Validation of pharmacophore models

The developed pharmacophore model was validated to determine its capability in differentiating the actives from the less actives and inactives and to perform virtual screening of databases. For the validation purpose, two different methods, test set prediction and decoy test prediction were employed. In the test set predication of PTP1B, a set of 19 molecules were used (Fig 1).[32,33,48] The test molecules were classified into the active (IC₅₀ < 25 μM or inhibition > 50%), less active (IC₅₀ > 25 μM or inhibition < 50%) or inactive (No activity) groups based on their known inhibitory activity. The first group of active molecules consisted of Amentoflavone, Cichoric acid, Chlorogenic acid, Molecule—3, 4, 5, 8, 14, 15, and 16. The second group consisted of Molecule—1, 2, 6, 7, and 13 while the third group consisted of Molecule—9, 10, 11 and 12 (Fig 1). The molecules were sketched and minimized in Catalyst. For each molecule a maximum of 255 conformers (with an energy threshold of 4 kcal/mol) were generated and considered for model validation. Flexible method was employed for fitting the molecule to the pharmacophore hypothesis. This method ensures an exhaustive conformational mapping even for most complex molecules. Default values were used for all other parameters in the conformational analysis. All the test set molecules were mapped on the developed pharmacophore hypothesis and “FitValue” was predicted for each test set molecule. Further, for evaluation purpose, test set molecules were divided into active, less active and inactive based on the predicted FitValues. The hit rate of pharmacophore hypothesis was calculated to analyse the efficiency of developed pharmacophore hypothesis in differentiating between actives and less actives.

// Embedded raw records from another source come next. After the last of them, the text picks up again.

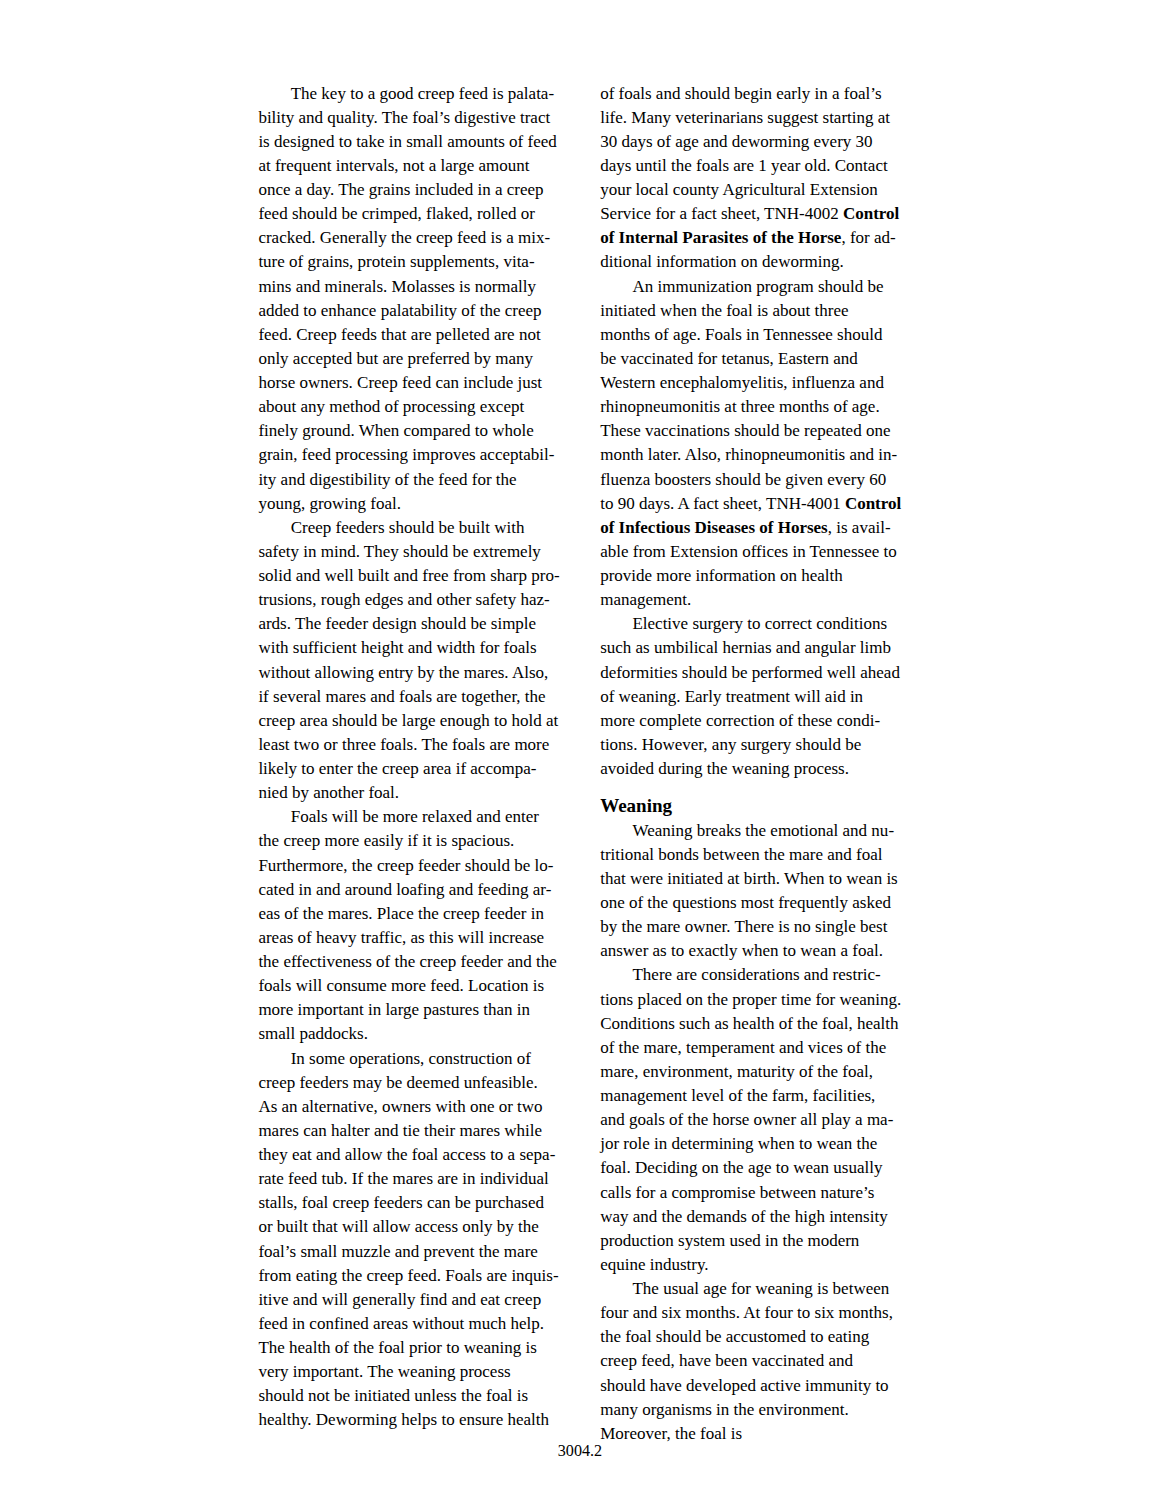The key to a good creep feed is palatability and quality. The foal’s digestive tract is designed to take in small amounts of feed at frequent intervals, not a large amount once a day. The grains included in a creep feed should be crimped, flaked, rolled or cracked. Generally the creep feed is a mixture of grains, protein supplements, vitamins and minerals. Molasses is normally added to enhance palatability of the creep feed. Creep feeds that are pelleted are not only accepted but are preferred by many horse owners. Creep feed can include just about any method of processing except finely ground. When compared to whole grain, feed processing improves acceptability and digestibility of the feed for the young, growing foal.
Creep feeders should be built with safety in mind. They should be extremely solid and well built and free from sharp protrusions, rough edges and other safety hazards. The feeder design should be simple with sufficient height and width for foals without allowing entry by the mares. Also, if several mares and foals are together, the creep area should be large enough to hold at least two or three foals. The foals are more likely to enter the creep area if accompanied by another foal.
Foals will be more relaxed and enter the creep more easily if it is spacious. Furthermore, the creep feeder should be located in and around loafing and feeding areas of the mares. Place the creep feeder in areas of heavy traffic, as this will increase the effectiveness of the creep feeder and the foals will consume more feed. Location is more important in large pastures than in small paddocks.
In some operations, construction of creep feeders may be deemed unfeasible. As an alternative, owners with one or two mares can halter and tie their mares while they eat and allow the foal access to a separate feed tub. If the mares are in individual stalls, foal creep feeders can be purchased or built that will allow access only by the foal’s small muzzle and prevent the mare from eating the creep feed. Foals are inquisitive and will generally find and eat creep feed in confined areas without much help. The health of the foal prior to weaning is very important. The weaning process should not be initiated unless the foal is healthy. Deworming helps to ensure health of foals and should begin early in a foal’s life. Many veterinarians suggest starting at 30 days of age and deworming every 30 days until the foals are 1 year old. Contact your local county Agricultural Extension Service for a fact sheet, TNH-4002 Control of Internal Parasites of the Horse, for additional information on deworming.
An immunization program should be initiated when the foal is about three months of age. Foals in Tennessee should be vaccinated for tetanus, Eastern and Western encephalomyelitis, influenza and rhinopneumonitis at three months of age. These vaccinations should be repeated one month later. Also, rhinopneumonitis and influenza boosters should be given every 60 to 90 days. A fact sheet, TNH-4001 Control of Infectious Diseases of Horses, is available from Extension offices in Tennessee to provide more information on health management.
Elective surgery to correct conditions such as umbilical hernias and angular limb deformities should be performed well ahead of weaning. Early treatment will aid in more complete correction of these conditions. However, any surgery should be avoided during the weaning process.
Weaning
Weaning breaks the emotional and nutritional bonds between the mare and foal that were initiated at birth. When to wean is one of the questions most frequently asked by the mare owner. There is no single best answer as to exactly when to wean a foal.
There are considerations and restrictions placed on the proper time for weaning. Conditions such as health of the foal, health of the mare, temperament and vices of the mare, environment, maturity of the foal, management level of the farm, facilities, and goals of the horse owner all play a major role in determining when to wean the foal. Deciding on the age to wean usually calls for a compromise between nature’s way and the demands of the high intensity production system used in the modern equine industry.
The usual age for weaning is between four and six months. At four to six months, the foal should be accustomed to eating creep feed, have been vaccinated and should have developed active immunity to many organisms in the environment. Moreover, the foal is
3004.2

^a The percentage inhibition was measured under the concentration of 100 μM. ^b The percentage inhibition was measured under the concentration of 10 μM.

For further validation of the generated hypothesis, a decoy set was generated using DecoyFinder1.1.[49] Decoys are molecules that are supposed to be inactive against a target and are used to validate the performance of the virtual screening workflow. Decoys are supposed to be inactive against a target and are used to validate the performance of the virtual screening. They were selected based on the similarity of the molecules with active ligands which is calculated considering physical descriptors such as molecular weight, number of rotational bonds, hydrogen bond donor count, hydrogen bond acceptor count and the octanol–water partition coefficient. However, they do not possess any chemical descriptors representing the active ligands.[49] For each of the 12 active PTP1B inhibitors 36 decoys were generated. Total of 432 decoy molecules and 12 active inhibitors were used to calculate various statistical parameters such as accuracy, precision, sensitivity, specificity, goodness of hit score (GH), and enrichment factor (E value). Out of these, GH and E-value are the two major parameters, playing a significant role in identifying capability of the generated pharmacophore hypothesis.^[50^]

Very few molecules are known to be the allosteric inhibitors of TCPTP. Hence, only one molecule, 16, was considered in the test set for TCPTP. Molecule 16 is a PTP1B allosteric inhibitor which has shown inhibitory activity against TCPTP (IC₅₀−40 μM, Fig 1).[48] Decoy test validation was not performed for the TCPTP pharmacophore because of the unavailability of the large number of active molecules.